What exactly is the benefit of partitioning and bucketing a Hive table at the same time? I have a table "Orders" which contains 1M records but, the records are from 6 specific cities. Now if I only bucket my table Orders based on cities, I get 6 different folders in my warehouse dir (in Hive), each of them corresponding to a particular city and data for it.

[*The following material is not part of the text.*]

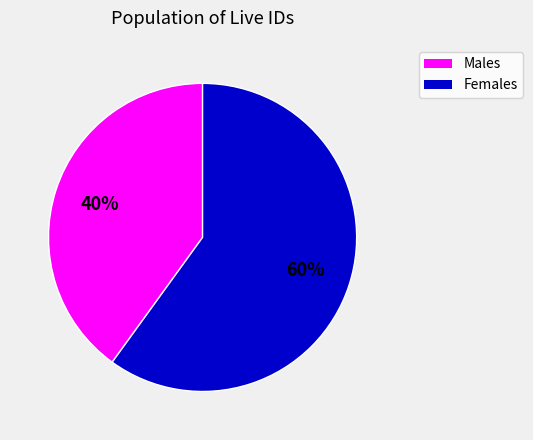

What percentage is the Males slice, to the nearest percent?

40%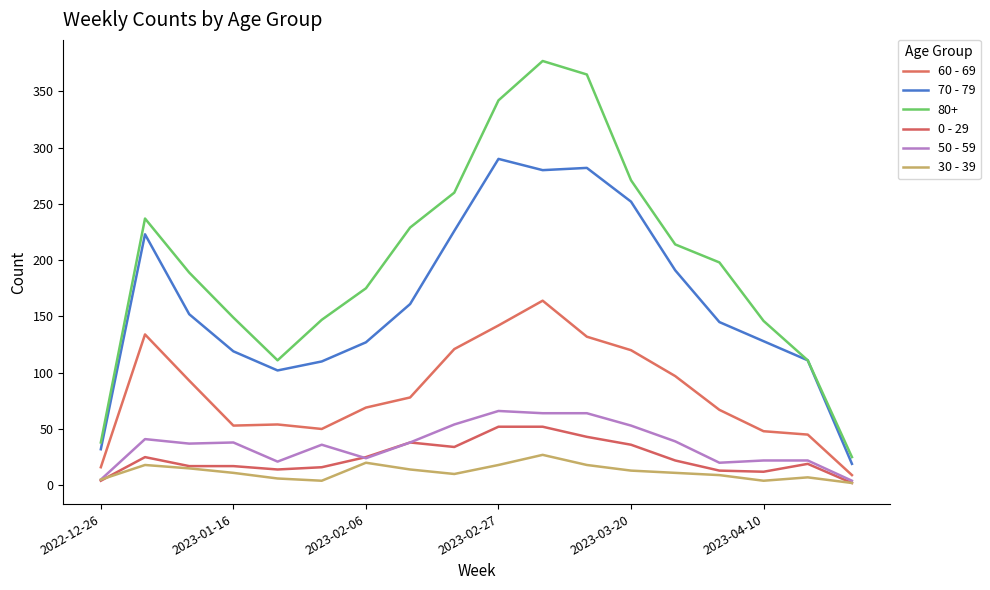

Does the chart display data point markers on the line(s)?

No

When I partition and then bucket my table Orders, still then I can see the same 6 folders in my warehouse dir under the hive. I tried using 16 buckets but still, the folders for data are divided as per the cities. Below is the code:

      create table Orders ( id int, name string, address string)
      partitioned by (city string)
      clustered by (id) into 16 buckets
      row format delimited fields terminated by ','
      stored as TEXTFILE

Can someone please outline why Hive is behaving this way. Also, I ran some performance metrics such as count and grouping. I did not find any significant improvement in the partitioned bucketed table vs only bucketed or only partitioned.

Thank you.

I'm running Hadoop on 12 cores, 36 Gb RAM with 8 Clusters.

1

1 Answers

5
votes

Partitioning and Bucketing are two different types of splitting your data at the physical layer.

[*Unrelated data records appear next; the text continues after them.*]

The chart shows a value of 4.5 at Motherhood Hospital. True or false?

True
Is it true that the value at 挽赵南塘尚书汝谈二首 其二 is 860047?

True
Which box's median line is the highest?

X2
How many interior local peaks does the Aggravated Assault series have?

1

As you saw, when you partition a table by a column, a directory will be created for each value of the column. As such, you'll typically want to partition on a column that has low cardinality. One of the most common partition columns you'll see is date.

With bucketing, the column value is hashed into a fixed number of buckets. This also physically splits your data. In your case, if you inspect the files in the city directories, you'll see 16 files, 1 for each bucket. Bucketing is typically used for high cardinality columns.

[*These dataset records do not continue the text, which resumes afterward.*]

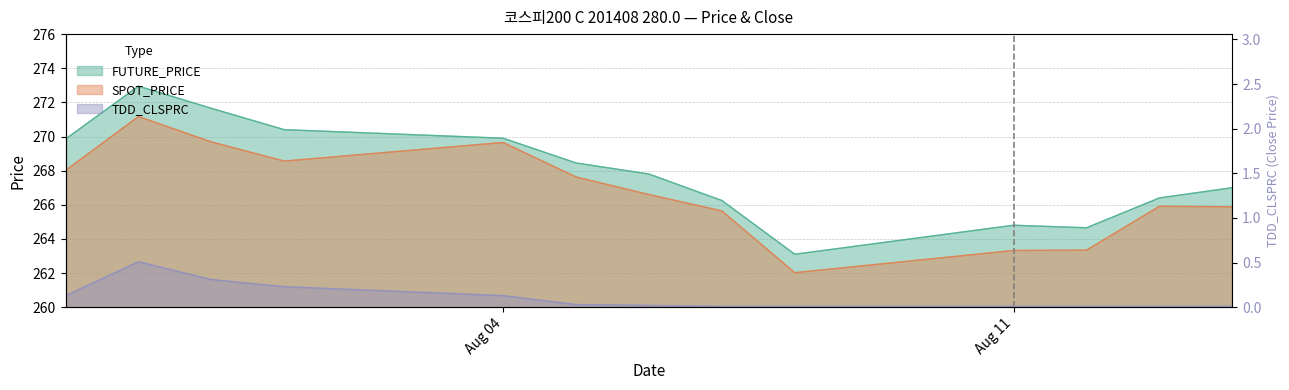

Does the chart display data point markers on the line(s)?

No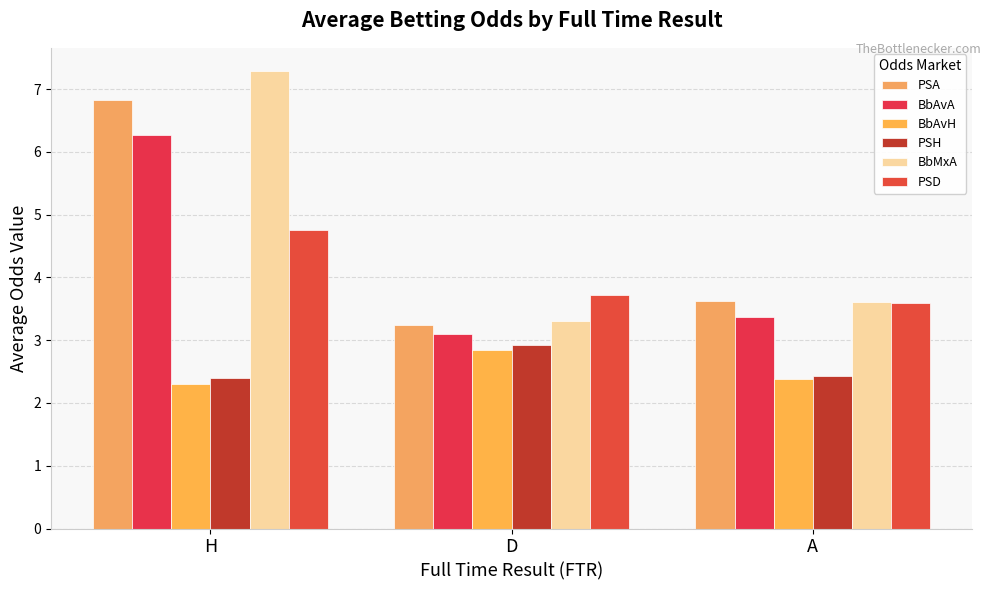

What position from the right is H?

3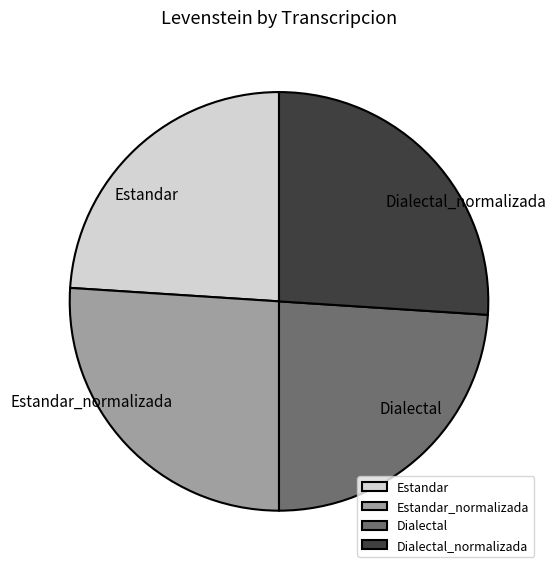

What is the ratio of the value at Estandar_normalizada to the value at Dialectal?

1.1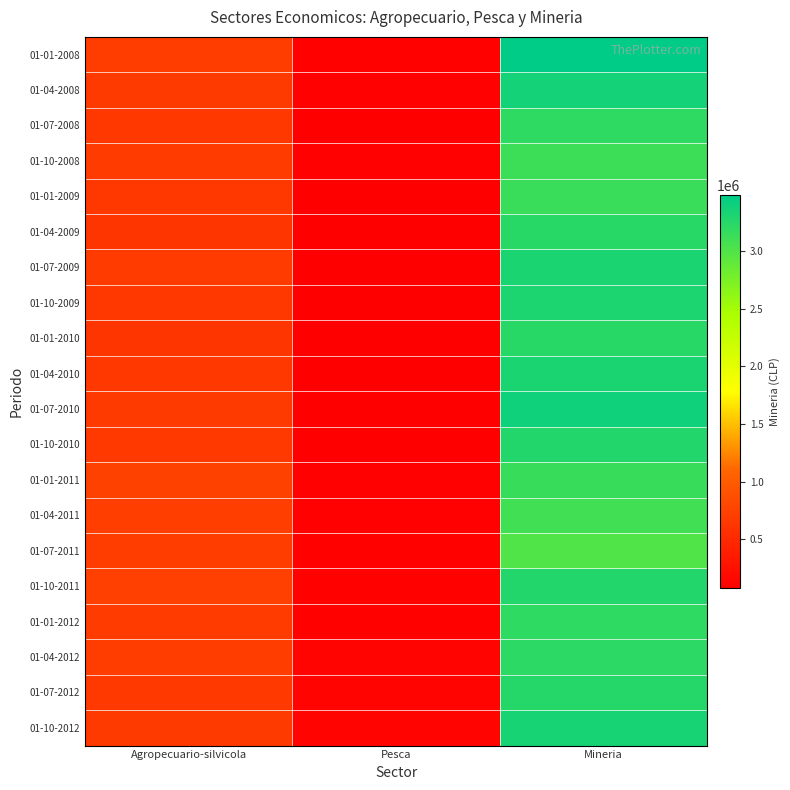

Which has a higher value, Mineria or Agropecuario-silvicola?

Mineria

So, what is the advantage of partitioning and bucketing? Since the data is physically "partitioned", the query layer can apply two types of optimizations called partition pruning and bucket pruning. These optimizations will kick in when a WHERE clause is applied that can allow the optimizer to apply the pruning strategies. For example, in your case you have 6 directories (cities) times 16 files (id buckets), so you have a total of 96 files in your table. If you included a where clause for city = "city1", then only 16 files will be scanned since partition pruning will kick in. If you used a where clause for id = 10101, then only 6 files will be scanned since bucket pruning can be applied. If you apply both a city filter and an id filter, the only 1 file will need to be scanned.

EDIT: As pointed out in the comments, bucket pruning has only been implemented in the Tez engine. So, while in theory, buckets can be pruned, the optimization has not been implemented yet in Hive MR.